The Canadian National Railway (CNR) Station in St. Catharines was built in 1917. It was built by the Grand Trunk Railway which was taken over by the CNR in 1923. It was built during a period of significant railway expansion that ended after World War I. The building in many ways resembles other Grand Trunk Railway stations of the same period but is exceptional because of its use of detailed materials, and extensive office and freight spaces.
The building remains in use as a railway station with rail services provided by the Maple Leaf train between Toronto and New York City and is a GO Transit stop. It is a designated Heritage Railway Station.

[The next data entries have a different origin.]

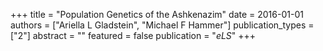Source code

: +++
title = "Population Genetics of the Ashkenazim"
date = 2016-01-01
authors = ["Ariella L Gladstein", "Michael F Hammer"]
publication_types = ["2"]
abstract = ""
featured = false
publication = "*eLS*"
+++

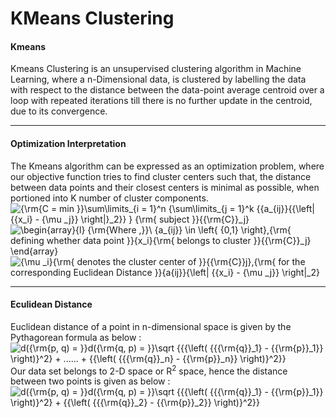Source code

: # KMeans Clustering

#### Kmeans

Kmeans Clustering is an unsupervised clustering algorithm in Machine Learning, where a n-Dimensional data, is clustered by labelling the data with respect to the distance between the data-point  average centroid over a loop with repeated iterations till there is no further update in the centroid, due to its convergence.

---

#### Optimization Interpretation

The Kmeans algorithm can be expressed as an optimization problem, where our objective function tries to find cluster centers such that, the distance between data points and their closest centers is minimal as possible, when portioned into K number of cluster components.  
![{\rm{C = min }}\sum\limits_{i = 1}^n {\sum\limits_{j = 1}^k {{a_{ij}}{{\left\| {{x_i} - {\mu _j}} \right\|}_2}} } {\rm{ subject }}{{\rm{C}}_j}](http://chart.apis.google.com/chart?cht=tx&chs=1x0&chf=bg,s,FFFFFF00&chco=000000&chl=%7B%5Crm%7BC%20%3D%20min%20%7D%7D%5Csum%5Climits_%7Bi%20%3D%201%7D%5En%20%7B%5Csum%5Climits_%7Bj%20%3D%201%7D%5Ek%20%7B%7Ba_%7Bij%7D%7D%7B%7B%5Cleft%5C%7C%20%7B%7Bx_i%7D%20-%20%7B%5Cmu%20_j%7D%7D%20%5Cright%5C%7C%7D_2%7D%7D%20%7D%20%7B%5Crm%7B%20subject%20%7D%7D%7B%7B%5Crm%7BC%7D%7D_j%7D)  
![\begin{array}{l} {\rm{Where ,}}\\ {a_{ij}} \in \left\{ {0,1} \right\},{\rm{ defining whether data point }}{x_i}{\rm{ belongs to cluster }}{{\rm{C}}_j} \end{array}](http://chart.apis.google.com/chart?cht=tx&chs=1x0&chf=bg,s,FFFFFF00&chco=000000&chl=%5Cbegin%7Barray%7D%7Bl%7D%0A%7B%5Crm%7BWhere%20%2C%7D%7D%5C%5C%0A%7Ba_%7Bij%7D%7D%20%5Cin%20%5Cleft%5C%7B%20%7B0%2C1%7D%20%5Cright%5C%7D%2C%7B%5Crm%7B%20defining%20whether%20data%20point%20%7D%7D%7Bx_i%7D%7B%5Crm%7B%20belongs%20to%20cluster%20%7D%7D%7B%7B%5Crm%7BC%7D%7D_j%7D%0A%5Cend%7Barray%7D)  
![{\mu _i}{\rm{ denotes the cluster center of }}{{\rm{C}}_j},{\rm{ for the corresponding Euclidean Distance }}{a_{ij}}{\left\| {{x_i} - {\mu _j}} \right\|_2}](http://chart.apis.google.com/chart?cht=tx&chs=1x0&chf=bg,s,FFFFFF00&chco=000000&chl=%7B%5Cmu%20_i%7D%7B%5Crm%7B%20denotes%20the%20cluster%20center%20of%20%7D%7D%7B%7B%5Crm%7BC%7D%7D_j%7D%2C%7B%5Crm%7B%20for%20the%20corresponding%20Euclidean%20Distance%20%7D%7D%7Ba_%7Bij%7D%7D%7B%5Cleft%5C%7C%20%7B%7Bx_i%7D%20-%20%7B%5Cmu%20_j%7D%7D%20%5Cright%5C%7C_2%7D)  

-----
#### Eculidean Distance
Euclidean distance of a point in n-dimensional space is given by the Pythagorean formula as below :
![d({\rm{p, q) = }}d({\rm{q, p) = }}\sqrt {{{\left( {{{\rm{q}}_1} - {{\rm{p}}_1}} \right)}^2} + ...... + {{\left( {{{\rm{q}}_n} - {{\rm{p}}_n}} \right)}^2}} ](http://chart.apis.google.com/chart?cht=tx&chs=1x0&chf=bg,s,FFFFFF00&chco=000000&chl=d%28%7B%5Crm%7Bp%2C%20q%29%20%3D%20%7D%7Dd%28%7B%5Crm%7Bq%2C%20p%29%20%3D%20%7D%7D%5Csqrt%20%7B%7B%7B%5Cleft%28%20%7B%7B%7B%5Crm%7Bq%7D%7D_1%7D%20-%20%7B%7B%5Crm%7Bp%7D%7D_1%7D%7D%20%5Cright%29%7D%5E2%7D%20%2B%20......%20%2B%20%7B%7B%5Cleft%28%20%7B%7B%7B%5Crm%7Bq%7D%7D_n%7D%20-%20%7B%7B%5Crm%7Bp%7D%7D_n%7D%7D%20%5Cright%29%7D%5E2%7D%7D%20)  
Our data set belongs to 2-D space or R<sup>2</sup> space, hence the distance between two points is given as below :
![d({\rm{p, q) = }}d({\rm{q, p) = }}\sqrt {{{\left( {{{\rm{q}}_1} - {{\rm{p}}_1}} \right)}^2} + {{\left( {{{\rm{q}}_2} - {{\rm{p}}_2}} \right)}^2}} ](http://chart.apis.google.com/chart?cht=tx&chs=1x0&chf=bg,s,FFFFFF00&chco=000000&chl=d%28%7B%5Crm%7Bp%2C%20q%29%20%3D%20%7D%7Dd%28%7B%5Crm%7Bq%2C%20p%29%20%3D%20%7D%7D%5Csqrt%20%7B%7B%7B%5Cleft%28%20%7B%7B%7B%5Crm%7Bq%7D%7D_1%7D%20-%20%7B%7B%5Crm%7Bp%7D%7D_1%7D%7D%20%5Cright%29%7D%5E2%7D%20%2B%20%7B%7B%5Cleft%28%20%7B%7B%7B%5Crm%7Bq%7D%7D_2%7D%20-%20%7B%7B%5Crm%7Bp%7D%7D_2%7D%7D%20%5Cright%29%7D%5E2%7D%7D%20)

Construction on the fourth Welland canal began in 1913 but progress was delayed due to a shortage of workers and material during the first World War. Work was temporarily halted but resumed in 1919 under the supervision of Alexander J. Grant, Chief Engineer. The new canal needed to be large enough to accommodate the Great Lakes steamers of the time. The route largely remained the same from Port Colborne to Thorold. From here, the canal followed Ten Mile Creek Valley and joined Lake Ontario at Port Weller, just east of Port Dalhousie. It was necessary to construct a harbour at Port Weller as a natural one did not exist. The canal has seven lift locks and one guard lock. It was opened in 1932 and is officially known as the Welland Ship Canal. This canal remains in operation.